Part two:
Psychoanalysis
will no longer be learned in ‘institutes’ of psychoanalysis. It will be part of
the world of knowledge in academia not confined to the world of apprenticeship
in the institutes. In light of the anticipated radical changes in its
learning and training analysts should not feel sorry for what they know and
have to discard. They better begin working on an advanced theory and practice
of psychoanalysis. One of the primary issues we have to deal with is the
development of a language that could be understood and spoken by other
academicians. We also have to work on the subject-matter of a theory so that we
could exchange knowledge with other professional about what is overlapping
between their theories m and ours.
The
problem with psychoanalysis since its birth is ignoring that there is a
difference between the subject- matter of “psychoanalysis” and the practicing
of psychotherapy. If psychoanalysis is only psychotherapy, why then do have so
much vocabulary about unrelated issues of psychotherapy! The lack of
distinction between those two issues was caused by Freud discovering
psychoanalysis while doing psychotherapy. A blind- almost infantile-
identification with Freud as a therapist rebuffed some great thinkers from
joining him and us after him. The theoretical base of psychotherapy itself
could have and still can benefitted from inputs of that nature.

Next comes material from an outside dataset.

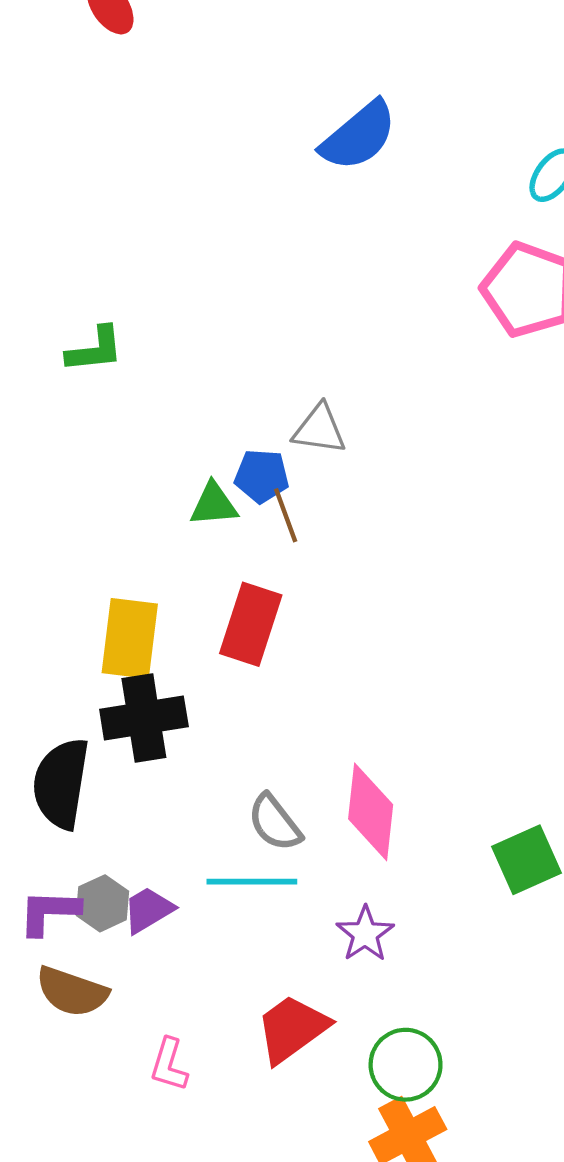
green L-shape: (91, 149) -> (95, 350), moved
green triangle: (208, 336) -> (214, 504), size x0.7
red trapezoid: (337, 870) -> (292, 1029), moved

Psychoanalysis: Theory and Practice.
If
psychoanalysis is more than just psychotherapy (which it is) what could
it about. The main point in answering this question is knowing what we
analysts do when we practice the psychotherapy of psychoanalysis. Do we analyze
the patient, his speech, or a psychoneurotic structure? I hope that it is
noticeable that whatever the answer of any of those questions might
be the analyst has to have a theory, in which those issues are of some
sort of theoretical entity and could be subject matter of that act of therapy.

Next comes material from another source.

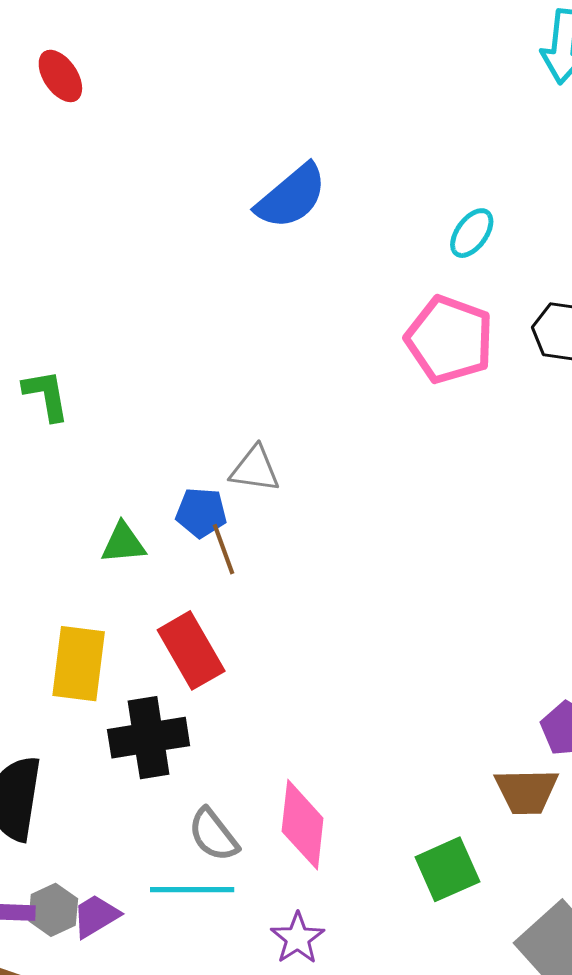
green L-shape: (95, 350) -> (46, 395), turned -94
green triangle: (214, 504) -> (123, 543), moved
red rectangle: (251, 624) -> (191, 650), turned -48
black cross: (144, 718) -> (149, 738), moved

If that is achieved psychoanalysis would be more than just some vocabulary that
is not even constituting a language.
There is a
fundamental preface to this notion. The last six centuries were the age of
philosophy. Philosophers’ work during that period was understanding the nature
of the human subject (the subject matter of philosophy). They reached the point
where a contradiction in his nature needed to be dealt with. Freud was
the one ‘destiny or time has assigned to reveal the duality of the human
subject, and it became the subject-matter of the Freudian theory of
psychoanalysis. I will explain this point without preliminary discussion relying
on the contributions and discussions of other colleagues’ and some
material I published lately.
Acknowledging
a distinction between the intrapsychical (the subjective psychical aspect of
the person) and the interpersonal (the psychological aspect of relating to
others) depicts two human conditions: a subjective sense of
being, or the I am, and an objective sense
being an he or the object me. The
formation of the very personal intrapsychical structure is made possible
because the human faculty of language which allows
distinctions of that kind. Language as a mental capacity
creates a gap between the subject as I and an object Me. Our
psychological life is there in that gap. The subject-matter of psychoanalysis,
or what analysis is analysis of- is the linguistic bridging between the
subject I and his objective me (a counterpart
or the I). Without this particular subject- matter our vocabulary will have no
psychoanalytical content. Cicero as I sublimated his urges of
superiority as a me, benefitting from his verbal endowment to fulfill
his narcissistic inclinations. If we did not have in mind the that
Cicero transformed his intrapsychic urges into
fulfilling behavior our usage of word sublimation would be
misinterpreted. Vocabulary is meaningless until it sets up the
context in which it will attain its meaning. What we have till now-in
psychoanalysis- is mostly vocabulary that has confusing meanings and creating
different psychoanalytic languages. Psychoanalysis does not have a
theory yet, but has some vocabularies, and a shadow of a subject matter.
Temporarily, I would say that the
human subject presents us with a phenomenon that is very difficult to fathom:
his duality. It is a duality that is inherent I would even say that the
subject-matter of psychoanalysis is that duality of the human subject’s
existence. I do not mean by that the dualities of conscious and unconscious,
manifest and latent, past and present, primary and secondary, metonymy and
metaphor; I mean the duality of identity: I and me. The other dualities, which
we are more familiar with are onlypossibel to exist because of the nature of
the person is inherently dualistic.
I think
that language, which is a human characteristic that does not exist in
any other life entity facilitated and allowed a dichotomy within
the human mind to take 'hiself' as an object.